Hi,
I am trying to build an application that can do OpenMP offloading on a POWER8 + P100 system using the latest LLVM/Clang toolchain (openmp
is too the latest).
The build error is:
[ 3%] Building CXX object sli/CMakeFiles/sli_lib.dir/arraydatum.cc.o
cd /gpfs/work/pcp0/pcp0151/build/nest-clang-upstream/sli && /gpfs/work/pcp0/pcp0151/opt/llvm+clang-upstream/bin/clang++ -Dsli_lib_EXPORTS -I/bgsys/drivers/ppcfloor/comm/gcc/include -I/gpfs/software/opt/gsl/2.4/include -I/gpfs/homeb/pcp0/pcp0151/projects/nest-simulator/libnestutil -I/gpfs/work/pcp0/pcp0151/build/nest-clang-upstream/libnestutil -std=c++11 -O2 -Wall -fopenmp -fopenmp-targets=nvptx64-nvidia-cuda --cuda-path=/gpfs/software/opt/cuda/9.2.88 -fPIC -o CMakeFiles/sli_lib.dir/arraydatum.cc.o -c /gpfs/homeb/pcp0/pcp0151/projects/nest-simulator/sli/arraydatum.cc
ptxas fatal : Cannot take address of function ‘__pthread_key_create’

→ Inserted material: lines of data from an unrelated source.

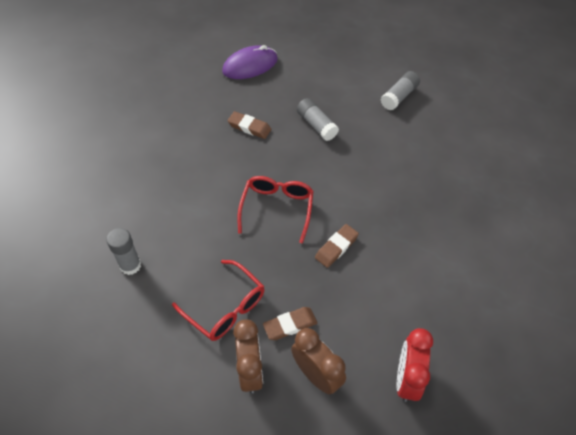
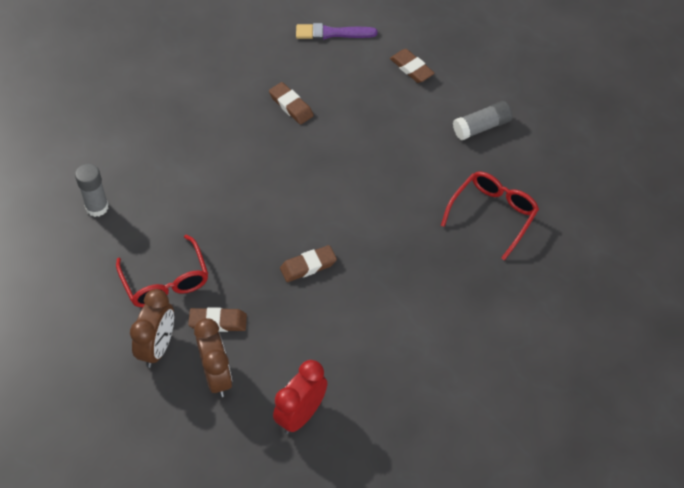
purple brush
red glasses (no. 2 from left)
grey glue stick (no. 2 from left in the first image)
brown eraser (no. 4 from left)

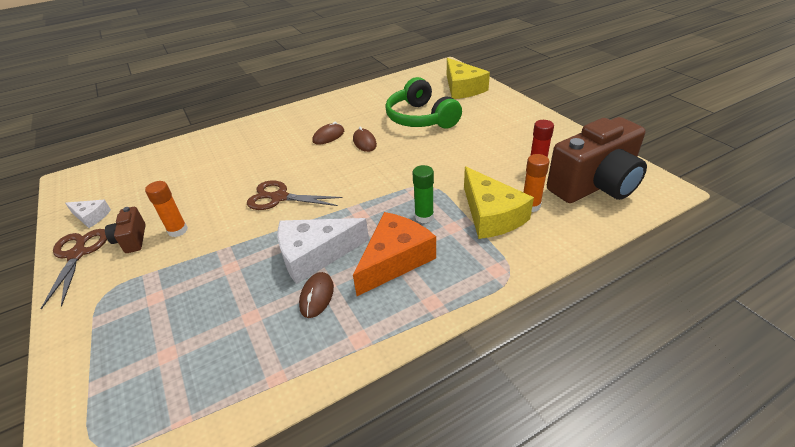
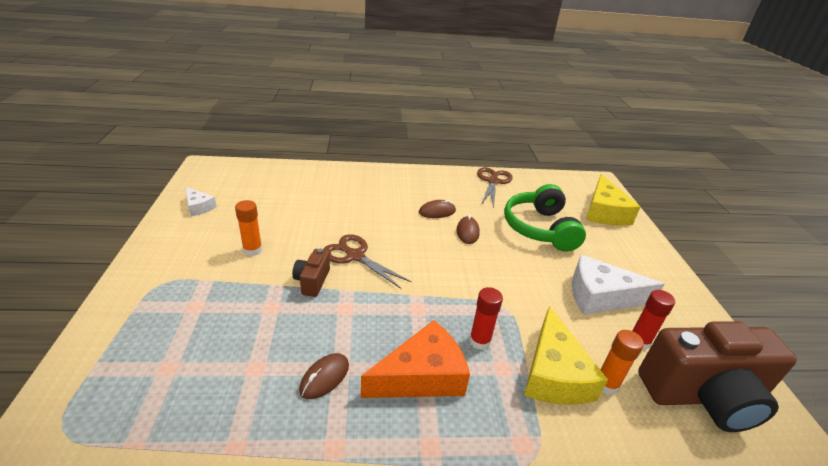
brown scissors (no. 2 from left)
brown camera (no. 1 from left)
white cheese (no. 2 from left)
red glue stick (no. 1 from left)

clang-8: error: ptxas command failed with exit code 255 (use -v to see invocation)
make[2]: *** [sli/CMakeFiles/sli_lib.dir/arraydatum.cc.o] Error 255
make[2]: Leaving directory /gpfs/work/pcp0/pcp0151/build/nest-clang-upstream' make[1]: *** [sli/CMakeFiles/sli_lib.dir/all] Error 2 make[1]: Leaving directory /gpfs/work/pcp0/pcp0151/build/nest-clang-upstream’
make: *** [all] Error 2
The CUDA toolkit is 9.2.88, is it possible the error is fixed in the
latest toolkit?
I can't reproduce the problem on x86, at least on this file on branch master and for-upstream. Maybe it's specific to Power?
Can you have a look where this function is called? Extending the compile command for that specific file by "-S -emit-llvm" and posting the result would be helpful.

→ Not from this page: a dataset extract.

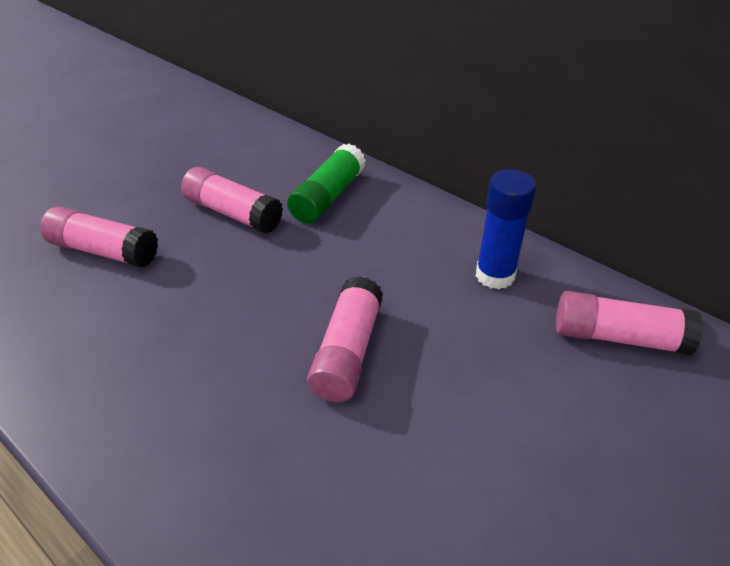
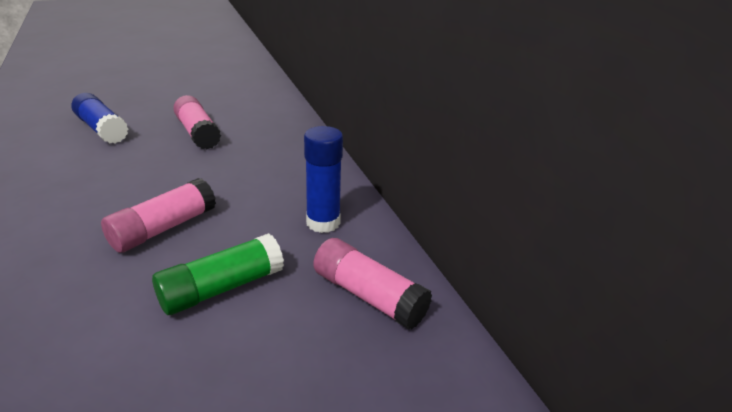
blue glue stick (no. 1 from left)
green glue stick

Determining if files mach-o/dyld.h exist failed with the following output:
Change Dir: /gpfs/work/pcp0/pcp0151/build/nest-clang-upstream/CMakeFiles/CMakeTmp
Determining if files mach/mach.h exist failed with the following output:
Change Dir: /gpfs/work/pcp0/pcp0151/build/nest-clang-upstream/CMakeFiles/CMakeTmp
Run Build Command:“/usr/bin/gmake” “cmTC_a088b/fast”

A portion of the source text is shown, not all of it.